§ **WORK REQUIRED**
In the entries that follow, how many lines contain "nouvelle"? Please reply with only the number.
┌─ MATERIAL PROVIDED
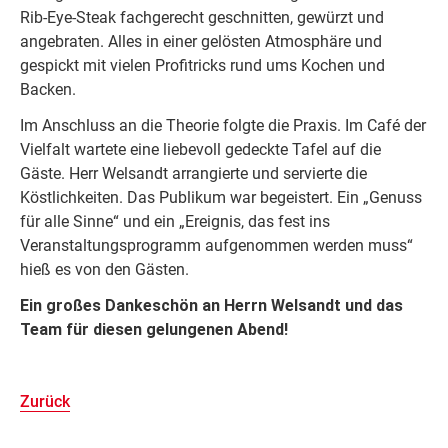
Rib-Eye-Steak fachgerecht geschnitten, gewürzt und
angebraten. Alles in einer gelösten Atmosphäre und
gespickt mit vielen Profitricks rund ums Kochen und
Backen.
Im Anschluss an die Theorie folgte die Praxis. Im Café der
Vielfalt wartete eine liebevoll gedeckte Tafel auf die
Gäste. Herr Welsandt arrangierte und servierte die
Köstlichkeiten. Das Publikum war begeistert. Ein „Genuss
für alle Sinne“ und ein „Ereignis, das fest ins
Veranstaltungsprogramm aufgenommen werden muss“
hieß es von den Gästen.
Ein großes Dankeschön an Herrn Welsandt und das
Team für diesen gelungenen Abend!
Zurück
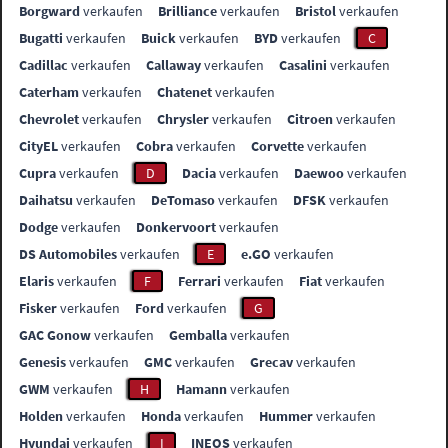
Borgward
verkaufen
Brilliance
verkaufen
Bristol
verkaufen
Bugatti
verkaufen
Buick
verkaufen
BYD
verkaufen
C
Cadillac
verkaufen
Callaway
verkaufen
Casalini
verkaufen
Caterham
verkaufen
Chatenet
verkaufen
Chevrolet
verkaufen
Chrysler
verkaufen
Citroen
verkaufen
CityEL
verkaufen
Cobra
verkaufen
Corvette
verkaufen
Cupra
verkaufen
D
Dacia
verkaufen
Daewoo
verkaufen
Daihatsu
verkaufen
DeTomaso
verkaufen
DFSK
verkaufen
Dodge
verkaufen
Donkervoort
verkaufen
DS Automobiles
verkaufen
E
e.GO
verkaufen
Elaris
verkaufen
F
Ferrari
verkaufen
Fiat
verkaufen
Fisker
verkaufen
Ford
verkaufen
G
GAC Gonow
verkaufen
Gemballa
verkaufen
Genesis
verkaufen
GMC
verkaufen
Grecav
verkaufen
GWM
verkaufen
H
Hamann
verkaufen
Holden
verkaufen
Honda
verkaufen
Hummer
verkaufen
Hyundai
verkaufen
I
INEOS
verkaufen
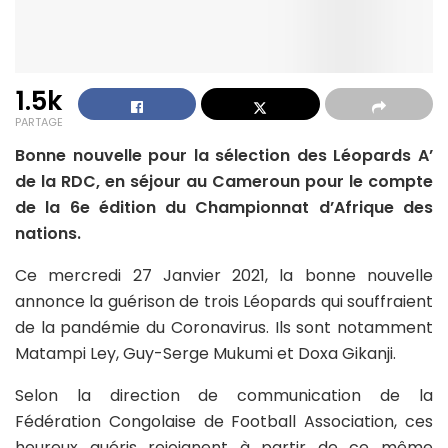
1.5k
PARTAGE
Bonne nouvelle pour la sélection des Léopards A’
de la RDC, en séjour au Cameroun pour le compte
de la 6e édition du Championnat d’Afrique des
nations.
Ce mercredi 27 Janvier 2021, la bonne nouvelle
annonce la guérison de trois Léopards qui souffraient
de la pandémie du Coronavirus. Ils sont notamment
Matampi Ley, Guy-Serge Mukumi et Doxa Gikanji.
Selon la direction de communication de la
Fédération Congolaise de Football Association, ces
heureux guéris rejoignent à partir de ce même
└─
§ **SOLUTION**
2